Your answer is certainly the most direct proof, assuming you know $M\in SO(3,\mathbb R)$ if and only if $M^TM=I_3$ and $\det M=1.$
We could, instead, go back to another definition of orthogonal matrix:
A real matrix $M$ is orthogonal if $|Mv|=|v|$ for all real vectors $v.$
Then we study the the roots of the characteristic polynomial. The characteristic polynomial $p_M(x)$ of a $3\times 3$ real matrix must have either $1$ real root or $3$ real roots.

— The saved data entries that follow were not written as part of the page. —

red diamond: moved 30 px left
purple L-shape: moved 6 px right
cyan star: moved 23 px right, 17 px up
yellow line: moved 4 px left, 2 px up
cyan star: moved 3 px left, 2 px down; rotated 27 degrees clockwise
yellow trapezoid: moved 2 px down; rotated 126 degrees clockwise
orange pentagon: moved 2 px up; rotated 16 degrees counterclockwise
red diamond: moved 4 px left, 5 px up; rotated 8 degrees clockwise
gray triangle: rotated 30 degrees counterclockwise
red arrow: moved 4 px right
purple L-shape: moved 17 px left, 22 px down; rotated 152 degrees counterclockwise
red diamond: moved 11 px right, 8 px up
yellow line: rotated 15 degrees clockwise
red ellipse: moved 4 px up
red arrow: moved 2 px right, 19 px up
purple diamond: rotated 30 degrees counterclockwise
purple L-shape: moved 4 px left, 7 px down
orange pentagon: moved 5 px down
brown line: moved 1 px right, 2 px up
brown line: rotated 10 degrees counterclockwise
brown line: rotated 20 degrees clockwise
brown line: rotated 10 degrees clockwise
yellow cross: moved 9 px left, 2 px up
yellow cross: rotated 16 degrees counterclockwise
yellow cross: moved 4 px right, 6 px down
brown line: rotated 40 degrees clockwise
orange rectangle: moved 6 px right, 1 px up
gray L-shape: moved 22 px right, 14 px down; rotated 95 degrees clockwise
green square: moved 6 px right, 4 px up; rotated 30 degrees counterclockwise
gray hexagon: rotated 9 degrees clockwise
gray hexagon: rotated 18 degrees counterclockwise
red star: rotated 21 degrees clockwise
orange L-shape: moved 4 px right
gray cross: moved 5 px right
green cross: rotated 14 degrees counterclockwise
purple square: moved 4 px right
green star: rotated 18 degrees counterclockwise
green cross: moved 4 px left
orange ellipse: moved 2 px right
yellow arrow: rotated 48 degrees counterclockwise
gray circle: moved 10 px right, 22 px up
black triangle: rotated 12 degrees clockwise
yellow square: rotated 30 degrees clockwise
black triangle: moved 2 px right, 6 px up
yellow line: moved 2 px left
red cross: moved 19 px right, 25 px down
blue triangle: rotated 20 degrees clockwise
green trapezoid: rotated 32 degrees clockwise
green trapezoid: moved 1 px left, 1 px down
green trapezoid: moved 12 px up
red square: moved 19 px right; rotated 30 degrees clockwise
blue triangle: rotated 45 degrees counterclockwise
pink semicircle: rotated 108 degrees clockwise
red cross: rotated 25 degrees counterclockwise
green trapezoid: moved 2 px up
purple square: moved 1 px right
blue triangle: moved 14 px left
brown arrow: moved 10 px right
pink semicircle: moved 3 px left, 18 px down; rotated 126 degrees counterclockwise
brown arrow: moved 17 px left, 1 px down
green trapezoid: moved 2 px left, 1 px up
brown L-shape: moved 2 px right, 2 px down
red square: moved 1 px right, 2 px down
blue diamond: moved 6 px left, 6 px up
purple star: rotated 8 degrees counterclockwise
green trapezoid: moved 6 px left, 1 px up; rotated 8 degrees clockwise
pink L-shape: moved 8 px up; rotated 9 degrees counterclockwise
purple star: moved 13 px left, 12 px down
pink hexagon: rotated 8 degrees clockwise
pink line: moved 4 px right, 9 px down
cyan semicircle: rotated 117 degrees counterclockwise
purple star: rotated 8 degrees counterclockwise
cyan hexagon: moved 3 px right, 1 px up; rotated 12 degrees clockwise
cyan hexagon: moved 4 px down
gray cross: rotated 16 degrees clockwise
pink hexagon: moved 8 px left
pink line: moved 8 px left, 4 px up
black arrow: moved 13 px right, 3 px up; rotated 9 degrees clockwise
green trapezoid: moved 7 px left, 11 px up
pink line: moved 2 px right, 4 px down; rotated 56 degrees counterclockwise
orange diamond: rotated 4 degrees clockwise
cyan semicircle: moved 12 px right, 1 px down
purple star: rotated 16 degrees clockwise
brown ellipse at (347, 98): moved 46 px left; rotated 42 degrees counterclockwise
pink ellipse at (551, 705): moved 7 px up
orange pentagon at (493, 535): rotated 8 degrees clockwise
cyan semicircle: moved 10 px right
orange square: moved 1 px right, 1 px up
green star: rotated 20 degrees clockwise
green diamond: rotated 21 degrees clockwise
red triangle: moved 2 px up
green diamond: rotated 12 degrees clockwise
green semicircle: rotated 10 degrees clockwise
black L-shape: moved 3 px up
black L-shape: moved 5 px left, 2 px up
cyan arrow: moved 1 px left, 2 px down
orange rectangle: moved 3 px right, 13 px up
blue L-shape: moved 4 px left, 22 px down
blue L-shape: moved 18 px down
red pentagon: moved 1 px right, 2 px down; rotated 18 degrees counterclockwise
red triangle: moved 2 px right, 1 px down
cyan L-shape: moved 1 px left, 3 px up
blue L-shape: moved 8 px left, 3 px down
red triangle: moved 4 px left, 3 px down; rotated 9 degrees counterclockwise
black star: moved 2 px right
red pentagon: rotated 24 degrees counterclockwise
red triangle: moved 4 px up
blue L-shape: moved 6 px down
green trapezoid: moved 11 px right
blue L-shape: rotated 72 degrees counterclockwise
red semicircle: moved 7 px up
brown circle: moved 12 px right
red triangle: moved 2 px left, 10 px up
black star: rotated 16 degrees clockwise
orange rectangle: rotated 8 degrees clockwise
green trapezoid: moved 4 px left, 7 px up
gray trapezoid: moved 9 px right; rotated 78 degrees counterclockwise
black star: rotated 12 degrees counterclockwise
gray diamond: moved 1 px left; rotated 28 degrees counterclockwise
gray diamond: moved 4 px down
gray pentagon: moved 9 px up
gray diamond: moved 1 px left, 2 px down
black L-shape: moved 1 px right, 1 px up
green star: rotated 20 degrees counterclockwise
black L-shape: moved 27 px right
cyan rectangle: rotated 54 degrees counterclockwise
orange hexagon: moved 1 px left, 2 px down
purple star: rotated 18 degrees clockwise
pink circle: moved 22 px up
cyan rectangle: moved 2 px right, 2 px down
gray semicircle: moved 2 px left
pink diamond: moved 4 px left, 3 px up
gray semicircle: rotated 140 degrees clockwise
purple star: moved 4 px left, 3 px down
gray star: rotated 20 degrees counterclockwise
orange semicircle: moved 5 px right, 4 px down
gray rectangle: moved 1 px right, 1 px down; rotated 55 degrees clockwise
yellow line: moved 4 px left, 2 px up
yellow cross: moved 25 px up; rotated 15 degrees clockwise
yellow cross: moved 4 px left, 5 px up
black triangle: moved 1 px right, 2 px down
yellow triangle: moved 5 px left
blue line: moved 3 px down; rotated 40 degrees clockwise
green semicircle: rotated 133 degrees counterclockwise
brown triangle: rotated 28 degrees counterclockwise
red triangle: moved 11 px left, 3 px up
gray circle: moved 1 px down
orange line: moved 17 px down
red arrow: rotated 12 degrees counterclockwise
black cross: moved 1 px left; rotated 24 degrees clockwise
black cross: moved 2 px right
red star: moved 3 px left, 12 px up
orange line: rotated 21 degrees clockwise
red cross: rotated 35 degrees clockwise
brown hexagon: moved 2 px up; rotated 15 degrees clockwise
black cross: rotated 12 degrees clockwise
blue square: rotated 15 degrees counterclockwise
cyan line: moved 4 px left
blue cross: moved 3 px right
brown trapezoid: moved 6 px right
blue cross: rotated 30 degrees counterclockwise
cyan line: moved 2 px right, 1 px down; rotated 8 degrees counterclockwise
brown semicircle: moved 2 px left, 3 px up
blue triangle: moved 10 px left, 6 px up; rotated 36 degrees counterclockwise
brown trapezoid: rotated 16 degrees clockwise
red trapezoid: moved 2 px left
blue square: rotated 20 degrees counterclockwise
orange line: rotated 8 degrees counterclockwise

But the real roots $\lambda_i$ are real eigenvalues, and thus must be $\pm 1.$ Otherwise, if $|\lambda_i|\neq 1,$ then let $v$ be an eigenvector so $$|Mv|=|\lambda_i||v|\neq |v|,$$ so $M$ is not orthogonal.
If there are three real roots to $p_M,$ then the $\det M$ is the product of the roots, so the real roots can’t all be $-1.$
If there is only one real root, then the other two roots come in a pair: $\lambda,\overline{\lambda},$ and $\lambda\overline{\lambda}=|\lambda|^2>0,$ so the real root cannot be negative.
This shows more generally:
If $M$ is a real $n\times n$ matrix, with $n$ odd and $\det M>0,$ then $M$ must have a positive real eigenvalue.